Without processing any of the images, we could easily see that the end of the breakwater sustains the majority of damage from storms. We elected to do another flight to catch some oblique images of the end of the breakwater. This would enhance the university’s model of the breakwater and make change detection easier in future flights.
It’s a bit more difficult to create a flight plan that accommodates the camera at a 45-degree angle and captures the area of interest, so I elected to fly the copter by hand from the end of the breakwater. This decision increased the risk profile and left virtually no margin for error, as the copter would then be directly over open water at a relatively low altitude. Any equipment failure or mistake in my flying, and the copter would have fallen to its demise. Due to the risk involved in the flight, I would have preferred to limit the number of spectators. But because the project was the first of its kind, it captured a lot of attention.
With the copter safely back on the breakwater, we started inspecting the images to make sure we had everything we needed. We had enough batteries that we could have done several more flights if necessary. In the 30 minutes that we were in the air, we collected 512 photos which appeared to give us complete coverage with a sufficient level of detail for the project.
Meanwhile, the survey team finished locating the control points while we began packing up the copter and accompanying gear.
Before we left, we conducted a rough review and processed the photos to make sure there were no gaps in the flight lines, that all the photos were georeferrenced, and that the image-processing software could align the photos. Because the project site was a couple of hours from San Jose, it was 45 minutes well spent to know we would not need to return.
With the flying and control point part of the project completed, it was time to combine the control points with the photos. Importing the photos and control points was straight-forward. Although I assigned the coordinate values to pixels in each of the photos, the software does perform automatic point detection with special printed ground targets. Depending on the number of photos and the number of control points, this process can take 10 to 30 minutes. The image processing results showed a total error of 11 millimeters.
After assigning the control points to the photos, we let the processing software crunch the photos. Depending on the project requirements, it is possible to process several hundred thousand points (low density) in about 45 minutes to 65 million points (high density) in 10 hours.

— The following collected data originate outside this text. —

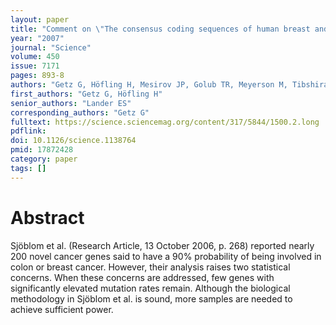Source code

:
 ```yaml
---
layout: paper
title: "Comment on \"The consensus coding sequences of human breast and colorectal cancers\""
year: "2007"
journal: "Science"
volume: 450
issue: 7171
pages: 893-8
authors: "Getz G, Höfling H, Mesirov JP, Golub TR, Meyerson M, Tibshirani R, Lander ES"
first_authors: "Getz G, Höfling H"
senior_authors: "Lander ES"
corresponding_authors: "Getz G"
fulltext: https://science.sciencemag.org/content/317/5844/1500.2.long
pdflink:
doi: 10.1126/science.1138764
pmid: 17872428
category: paper
tags: []
---
```


# Abstract

Sjöblom et al. (Research Article, 13 October 2006, p. 268) reported nearly 200 novel cancer genes said to have a 90% probability of being involved in colon or breast cancer. However, their analysis raises two statistical concerns. When these concerns are addressed, few genes with significantly elevated mutation rates remain. Although the biological methodology in Sjöblom et al. is sound, more samples are needed to achieve sufficient power.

The resulting point cloud can be utilized by multiple software packages through several industry standard formats. The aerial point clouds can also be easily combined with terrestrial and mobile scanning data to give you a complete picture that a single system cannot easily do. Having the additional benefit of the photos allows visual inspection of the structure beyond just the point cloud and the ability to more easily communicate the status to other parties.
For this project, this first data set will be a baseline from which future flights will be evaluated for the purpose of monitoring the status of the breakwater. The University of Costa Rica will conduct additional flights on the outer and inner beaches to determine sand accumulation and erosion processes and remediation results.
Projects like this abound around the world and are just one of the many applications for UAS as the technology is implemented in the geospatial community. Thanks to UAS, many applications for projects in the past that were impractical and unfeasible will be possible. In addition, better decision-making will result from better geospatial data collection methods.